• _所用数据_
-.-.-
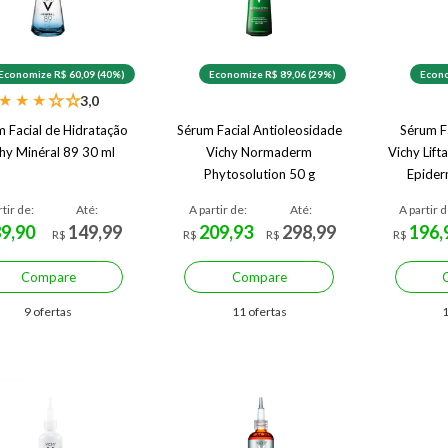
Economize R$ 60,09 (40%)
Economize R$ 89,06 (29%)
Econo
★
★
★
★
★
3,0
 Facial de Hidratação
Sérum Facial Antioleosidade
Sérum F
hy Minéral 89 30 ml
Vichy Normaderm
Vichy Lift
Phytosolution 50 g
Epiderm
rtir de:
Até:
A partir de:
Até:
A partir d
89,90
149,99
209,93
298,99
196,
R$
R$
R$
R$
Compare
Compare
9 ofertas
11 ofertas
1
-.-.-
• _任务要求_
把上面所有行中的“Compare”替换为“Comparar”，其余内容一律不变，然后重新写出这些行，答案中略去图片。

• _结果_
Economize R$ 60,09 (40%)
Economize R$ 89,06 (29%)
Econo
★
★
★
★
★
3,0
 Facial de Hidratação
Sérum Facial Antioleosidade
Sérum F
hy Minéral 89 30 ml
Vichy Normaderm
Vichy Lift
Phytosolution 50 g
Epiderm
rtir de:
Até:
A partir de:
Até:
A partir d
89,90
149,99
209,93
298,99
196,
R$
R$
R$
R$
Comparar
Comparar
9 ofertas
11 ofertas
1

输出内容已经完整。